Coventry City Council is currently considering a planning application for the demolition of St Nicholas Church, Radford, and the redevelopment of the site for affordable housing. The Coventry Society has responded to the planning application expressing our very serious concerns about the way in which the building has been neglected over many years, ending up with a situation where the demolition of St Nicholas is virtually a fait accompli.
The church has been a significant local landmark since its consecration in 1955. The building was designed by nationally important architects, Lavender, Twentyman and Percy. The design of both the interior and exterior of the church were striking and innovative. It was added to the City Council’s local list of architecturally important buildings in 1992. It has been recognised locally and nationally as a fine example of post war, innovative British architecture, although Historic England declined to list the building as being of national architectural and heritage importance.
However, over the last 20 years, the building has been allowed to deteriorate to the extent that the conclusion in the Heritage Impact Assessment accompanying this planning application is that the possibility of refurbishment is “unrealistic” The cost of refurbishment is estimated to be £2.8 million. Photographs accompanying the planning application show how what once was an impressive, bright, modern church is now a waterlogged shell in appalling condition.
St Nicholas was last used for worship in 2009 and has been vacant and disused since that time, with its condition gradually, but steadily deteriorating. Over a considerable period, roofing materials were stripped from the church, stolen and not replaced. Faults in the original design of the building became apparent. But at no time was an effective strategy for maintaining the building apparent. We have to ask how the deterioration and degradation of such a significant building, an important example of Coventry’s ground – breaking post war architecture, has been allowed to take place.

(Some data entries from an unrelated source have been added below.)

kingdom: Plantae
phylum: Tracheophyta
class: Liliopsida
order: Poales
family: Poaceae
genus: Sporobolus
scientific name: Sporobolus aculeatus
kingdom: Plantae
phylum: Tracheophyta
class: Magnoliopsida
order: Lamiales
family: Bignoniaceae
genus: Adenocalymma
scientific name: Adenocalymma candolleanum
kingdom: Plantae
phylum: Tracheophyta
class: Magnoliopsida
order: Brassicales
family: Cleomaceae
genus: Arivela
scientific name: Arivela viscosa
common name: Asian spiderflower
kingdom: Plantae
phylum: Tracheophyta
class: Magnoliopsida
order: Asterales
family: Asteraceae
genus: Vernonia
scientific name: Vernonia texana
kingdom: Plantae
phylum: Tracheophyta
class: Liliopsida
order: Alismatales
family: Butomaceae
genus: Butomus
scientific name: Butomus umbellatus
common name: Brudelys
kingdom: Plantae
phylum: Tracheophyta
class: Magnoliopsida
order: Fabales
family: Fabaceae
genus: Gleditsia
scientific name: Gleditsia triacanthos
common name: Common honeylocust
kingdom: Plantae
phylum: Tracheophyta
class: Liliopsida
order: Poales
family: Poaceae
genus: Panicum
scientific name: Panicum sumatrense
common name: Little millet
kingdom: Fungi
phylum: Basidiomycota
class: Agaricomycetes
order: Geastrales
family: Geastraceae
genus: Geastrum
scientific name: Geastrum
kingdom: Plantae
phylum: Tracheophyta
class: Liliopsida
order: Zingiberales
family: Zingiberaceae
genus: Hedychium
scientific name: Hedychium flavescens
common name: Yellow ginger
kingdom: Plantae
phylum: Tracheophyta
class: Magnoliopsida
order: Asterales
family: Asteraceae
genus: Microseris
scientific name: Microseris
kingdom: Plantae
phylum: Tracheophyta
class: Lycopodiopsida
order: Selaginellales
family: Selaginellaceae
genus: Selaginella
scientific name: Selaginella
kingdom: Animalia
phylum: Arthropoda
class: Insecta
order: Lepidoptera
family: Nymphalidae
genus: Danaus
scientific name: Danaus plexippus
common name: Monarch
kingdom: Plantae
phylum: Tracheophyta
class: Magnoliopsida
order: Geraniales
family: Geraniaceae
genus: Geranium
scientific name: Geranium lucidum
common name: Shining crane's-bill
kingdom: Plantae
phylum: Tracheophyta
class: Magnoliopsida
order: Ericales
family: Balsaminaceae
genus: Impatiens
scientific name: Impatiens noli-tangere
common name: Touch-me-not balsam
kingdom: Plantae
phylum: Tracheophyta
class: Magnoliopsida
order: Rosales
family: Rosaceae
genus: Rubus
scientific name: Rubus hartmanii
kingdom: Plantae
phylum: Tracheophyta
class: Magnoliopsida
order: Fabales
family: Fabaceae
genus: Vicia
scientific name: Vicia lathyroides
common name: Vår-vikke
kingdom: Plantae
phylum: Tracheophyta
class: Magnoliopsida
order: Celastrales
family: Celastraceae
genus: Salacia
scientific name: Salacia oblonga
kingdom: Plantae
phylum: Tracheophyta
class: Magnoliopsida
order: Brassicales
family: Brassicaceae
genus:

We were not party to decisions taken or not taken in relation to the maintenance of St. Nicholas over the last twenty years, and it is not clear whether there was ever a decision to intentionally allow the building to decay, or whether this happened by default. However, the diocese of Coventry has a responsibility to the City and to the community served by this church and should be held responsible for decisions taken and not taken which have led to the sad situation in which we now find ourselves. They should at least make clear how this situation arose.
We have reached the stage with St. Nicholas, where an objection to the application to demolish is pointless. The building is beyond reasonable refurbishment. The damage has been done over a long period during which time the building has been sorely neglected. The important lesson to learn from this case now is that other significant post war Coventry buildings, and churches in particular, should not be allowed to deteriorate in this way.